If notification to a state insurance regulator is required, Licensees must also notify consumers only if the Licensee is required to do so pursuant to the data breach notification law (if any) of the Licensee’s home state.

Important note: the Model law does not expressly require Licensees to notify consumers of a cybersecurity event.

Exceptions

There are 3 exceptions expressly provided by the Model Law. First, a Licensee with fewer than 10 employees (including independent contractors) is expressly exempt from the information security program requirements. Even so, the Licensee may still be subject to the cybersecurity event investigation and notification requirements, as well as other obligations under the Model Act.

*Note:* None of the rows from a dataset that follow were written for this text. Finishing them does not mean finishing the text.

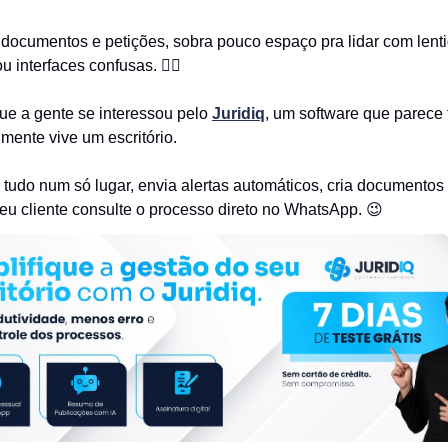
 documentos e petições, sobra pouco espaço pra lidar com lent
 interfaces confusas. 😵‍💫
que a gente se interessou pelo
Juridiq
, um software que parece t
mente vive um escritório.
a tudo num só lugar, envia alertas automáticos, cria documentos
eu cliente consulte o processo direto no WhatsApp. 😉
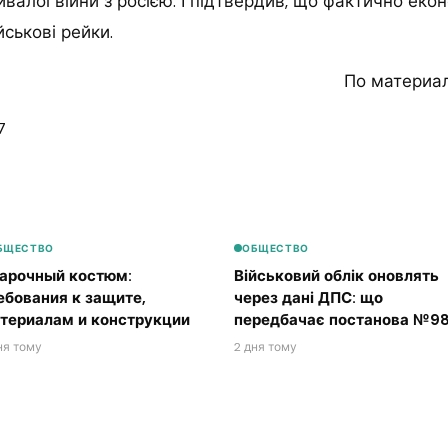
ивалої війни з росією. І підтвердив, що фактично еко
йськові рейки.
По материа
7
БЩЕСТВО
ОБЩЕСТВО
арочный костюм:
Військовий облік оновлять
ебования к защите,
через дані ДПС: що
териалам и конструкции
передбачає постанова №98
ня тому
2 дня тому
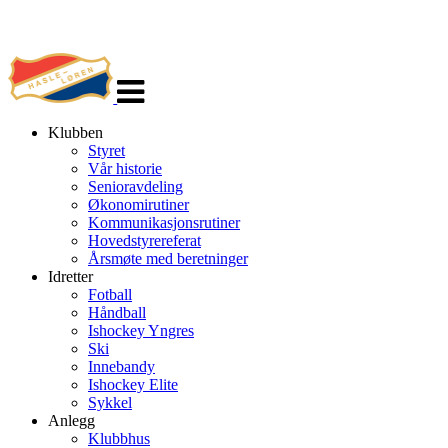
Veksle
navigasjon
Klubben
Styret
Vår historie
Senioravdeling
Økonomirutiner
Kommunikasjonsrutiner
Hovedstyrereferat
Årsmøte med beretninger
Idretter
Fotball
Håndball
Ishockey Yngres
Ski
Innebandy
Ishockey Elite
Sykkel
Anlegg
Klubbhus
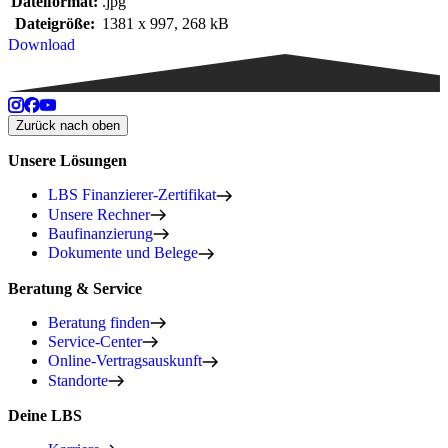
Dateiformat:
.jpg
Dateigröße:
1381 x 997, 268 kB
Download
Zurück nach oben
Unsere Lösungen
LBS Finanzierer-Zertifikat
Unsere Rechner
Baufinanzierung
Dokumente und Belege
Beratung & Service
Beratung finden
Service-Center
Online-Vertragsauskunft
Standorte
Deine LBS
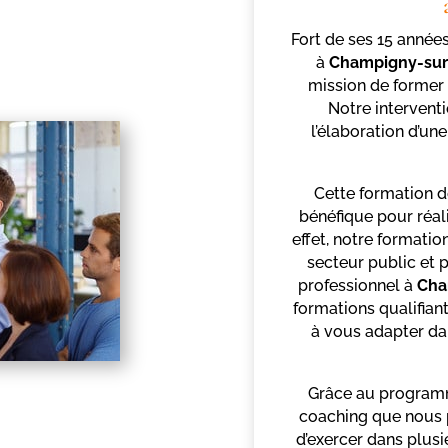
Fort de ses 15 années
à
Champigny-su
mission de former 
Notre interventi
l’élaboration d’un
Cette formation d
bénéfique pour réal
effet, notre formatio
secteur public et 
professionnel à
Cha
formations qualifian
à vous adapter da
Grâce au programm
coaching que nous p
d’exercer dans plus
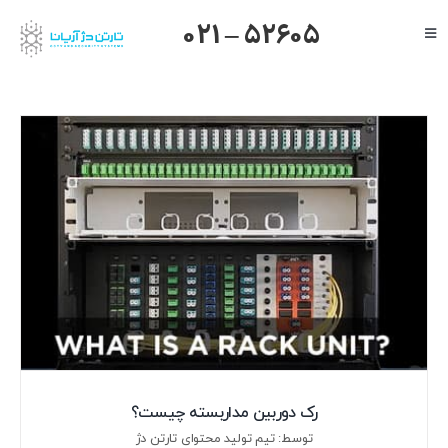
Ski
021 – 52605
Toggle
t
Navigation
conten
صفحه اصلی
گرنداستریم
یالینک
میکروتیک
هایک ویژن
داهوا
تیاندی
درباره ما
رک دوربین مداربسته چیست؟
توسط: تیم تولید محتوای تارتن دژ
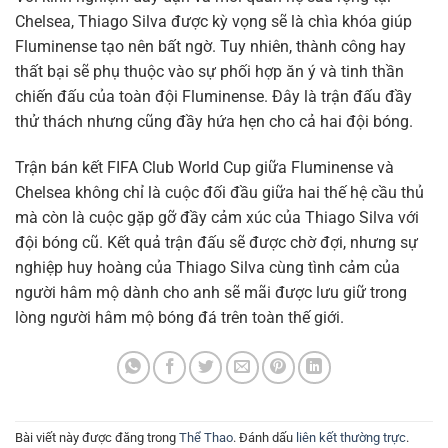
Chelsea, Thiago Silva được kỳ vọng sẽ là chìa khóa giúp
Fluminense tạo nên bất ngờ. Tuy nhiên, thành công hay
thất bại sẽ phụ thuộc vào sự phối hợp ăn ý và tinh thần
chiến đấu của toàn đội Fluminense. Đây là trận đấu đầy
thử thách nhưng cũng đầy hứa hẹn cho cả hai đội bóng.
Trận bán kết FIFA Club World Cup giữa Fluminense và
Chelsea không chỉ là cuộc đối đầu giữa hai thế hệ cầu thủ
mà còn là cuộc gặp gỡ đầy cảm xúc của Thiago Silva với
đội bóng cũ. Kết quả trận đấu sẽ được chờ đợi, nhưng sự
nghiệp huy hoàng của Thiago Silva cùng tình cảm của
người hâm mộ dành cho anh sẽ mãi được lưu giữ trong
lòng người hâm mộ bóng đá trên toàn thế giới.
Bài viết này được đăng trong
Thể Thao
. Đánh dấu
liên kết thường trực
.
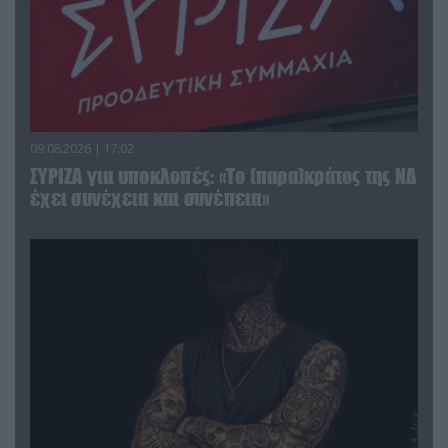
09.08.2026 | 17:02
ΣΥΡΙΖΑ για υποκλοπές: «Το (παρα)κράτος της ΝΔ
έχει συνέχεια και συνέπεια»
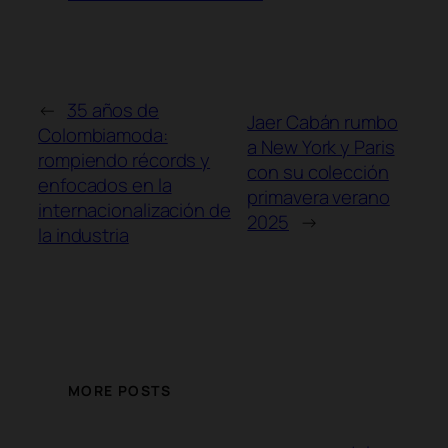
←
35 años de
Jaer Cabán rumbo
Colombiamoda:
a New York y Paris
rompiendo récords y
con su colección
enfocados en la
primavera verano
internacionalización de
2025
→
la industria
MORE POSTS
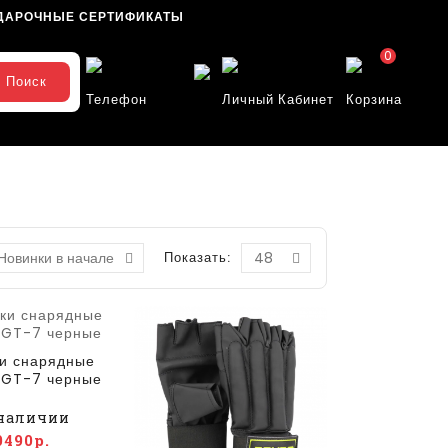
ДАРОЧНЫЕ СЕРТИФИКАТЫ
0
Поиск
Телефон
Личный Кабинет
Корзина
Показать:
и снарядные
 TGT-7 черные
наличии
0490р.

Second, a Licensee that has established and maintained an information security program pursuant to the Health Insurance Portability and Accountability Act (HIPPA) may simply certify its compliance with such to satisfy the requirements of the Model Law.

Third, an employee, agent, representative, or designee of a Licensee, who is also a licensee, is exempt from the information security program requirement to the extent the employee, agent, representative, or designee is covered by the Licensee’s information security program.

Effective Date

Assuming a state adopts the Model Law, each Licensee will have 1 year from the date the Model Law becomes effective to implement the information security program. If applicable, each Licensee will have 2 years from the date the Model Law becomes effective to implement the information security program requirements related to third-party service providers.

Conclusion and Key Takeaways

The Model Law is indicative of the growing global concern and effort to protect nonpublic information in possession of licensees. State legislators are under mounting pressure to work together and create uniform cybersecurity laws and standards. Needless to say, the next few years will likely present significant changes and challenges related to cybersecurity for those in the insurance industry. The following are some key takeaways from the Model Law:

  • The Model Law is generally more rigorous than most existing state cybersecurity laws, but may provide Licensees with more predictable requirements and standards.
  • Although the NAIC has provided this framework, each state legislature will decide whether to adopt the Model Law or a variation thereof. As such, Licensees need to actively monitor the laws of each state in which they are licensed to determine if those state laws are different from the Model Law.
  • Under the Model Law, Licensees are not required to provide notification of an unauthorized access to encrypted information, which is consistent with many current state data breach notification laws.
  • The Model Law includes a safe harbor provision for encrypted information so long as the encryption key was not acquired, which is also consistent with many current state cybersecurity laws.
  • For Licensees subject to the NYDFS cybersecurity regulations, states may require Licensees to demonstrate compliance with the NYDFS cybersecurity regulations. Although the drafters’ note states that it is the drafters’ intent for compliance with the NYDFS cybersecurity regulations to satisfy the obligations under the Model Law, there is no express language effectuating such in the text of the Model Law.
  • In the event state laws significantly vary from the Model Law, such variations could make compliance more challenging and costly for Licensees who conduct business in multiple states.
  • The Model Law allows each state legislature to determine penalties for noncompliance, which may differ between states.